Der Anlass für A Place To Bury Strangers für diese Tour ist die aktuelle EP Strange Moon, eine Sammlung an Coverversionen von Dead Moon, der Garagenrock-Legende. Dementsprechend begann das Trio gegen 22:15 mit drei kürzeren, schnellen Stücken, darunter Graveyard von der Strange Moon. Der laute, krachige Sound ließ einzelne Songs kaum erkennen, zog dafür wie ein Sog die Zuhörer in Trance. Der akustische Eindruck wurde optisch dabei wieder ebenso effektvoll wie simpel untermalt.
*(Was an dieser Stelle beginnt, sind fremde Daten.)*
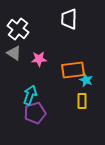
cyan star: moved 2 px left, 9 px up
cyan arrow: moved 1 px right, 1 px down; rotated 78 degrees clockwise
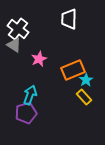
gray triangle: moved 8 px up
pink star: rotated 21 degrees counterclockwise
orange rectangle: rotated 15 degrees counterclockwise
cyan star: rotated 16 degrees clockwise
yellow rectangle: moved 2 px right, 4 px up; rotated 42 degrees counterclockwise
purple pentagon: moved 9 px left
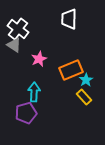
orange rectangle: moved 2 px left
cyan arrow: moved 4 px right, 3 px up; rotated 18 degrees counterclockwise
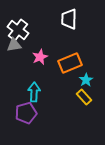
white cross: moved 1 px down
gray triangle: rotated 42 degrees counterclockwise
pink star: moved 1 px right, 2 px up
orange rectangle: moved 1 px left, 7 px up
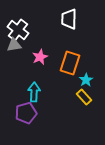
orange rectangle: rotated 50 degrees counterclockwise
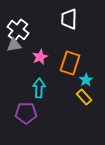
cyan arrow: moved 5 px right, 4 px up
purple pentagon: rotated 15 degrees clockwise
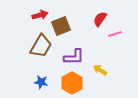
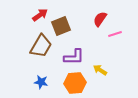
red arrow: rotated 21 degrees counterclockwise
orange hexagon: moved 3 px right; rotated 25 degrees clockwise
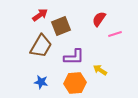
red semicircle: moved 1 px left
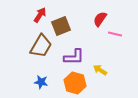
red arrow: rotated 21 degrees counterclockwise
red semicircle: moved 1 px right
pink line: rotated 32 degrees clockwise
orange hexagon: rotated 20 degrees clockwise
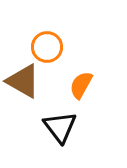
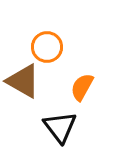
orange semicircle: moved 1 px right, 2 px down
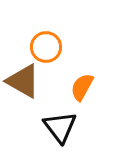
orange circle: moved 1 px left
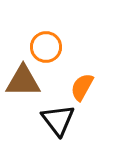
brown triangle: rotated 30 degrees counterclockwise
black triangle: moved 2 px left, 7 px up
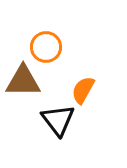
orange semicircle: moved 1 px right, 3 px down
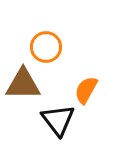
brown triangle: moved 3 px down
orange semicircle: moved 3 px right
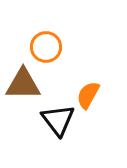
orange semicircle: moved 2 px right, 5 px down
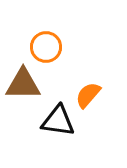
orange semicircle: rotated 12 degrees clockwise
black triangle: moved 1 px down; rotated 45 degrees counterclockwise
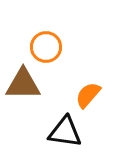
black triangle: moved 7 px right, 11 px down
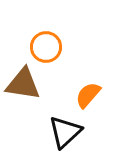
brown triangle: rotated 9 degrees clockwise
black triangle: rotated 51 degrees counterclockwise
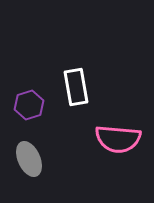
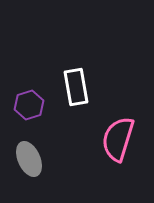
pink semicircle: rotated 102 degrees clockwise
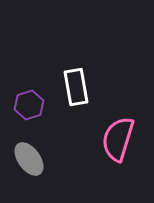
gray ellipse: rotated 12 degrees counterclockwise
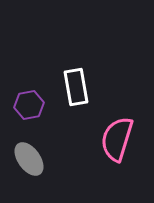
purple hexagon: rotated 8 degrees clockwise
pink semicircle: moved 1 px left
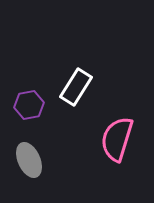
white rectangle: rotated 42 degrees clockwise
gray ellipse: moved 1 px down; rotated 12 degrees clockwise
Vor zwei Jahren bestand die ganze Beleuchtung nur aus einer Stroboskop-Kugel auf dem Bühnenboden, letztes Jahr in Köln wurde alles in Nebel ertränkt, diesmal gab es mehrere Projektoren, die ihre Lichtkegel kreuz und quer über die Bühne warfen und dabei von dezentem Nebel räumliche Gestalt erhielten, so dass sich der Klangwirbel nahezu manifestierte. Dazu wirbelte vor allem Gitarrist Oliver Ackermann wie ein Derwisch über die Bühne.


Nach dem wilden Anfang wurde mit Ego Death etwas Geschwindigkeit rausgenommen und auch das eigene ältere Material gewürdigt. Nach  einer Dreiviertelstunde wurde dann das ende eingeläutet. Ackermann schnappte sich eine Leuchtstoffröhre, die für die folgenden fast zehn Minuten die einzige Bühnenbeleuchtung sein sollte und während Bass und Schlagzeug für den Rhythmus sorgten, wurde mit dieser Röhre die Gitarre bearbeitet und die Interferenzen sorgten für bizarre Effekte. So entlockten die Lichtpulse der Gitarre im Takt Klänge, ohne diese überhaupt zu berühren.
Ein kurzes Winken aus dem Dunkel der Bühne ins Dunkel des gut gefüllten Gleis 22 und der Spuk war vorbei, wieder ohne Zugabe, die auch absolut fehl am Platze gewesen wäre, denn nach diesem Gewitter war man wieder positiv erschlagen, taub aber zufrieden.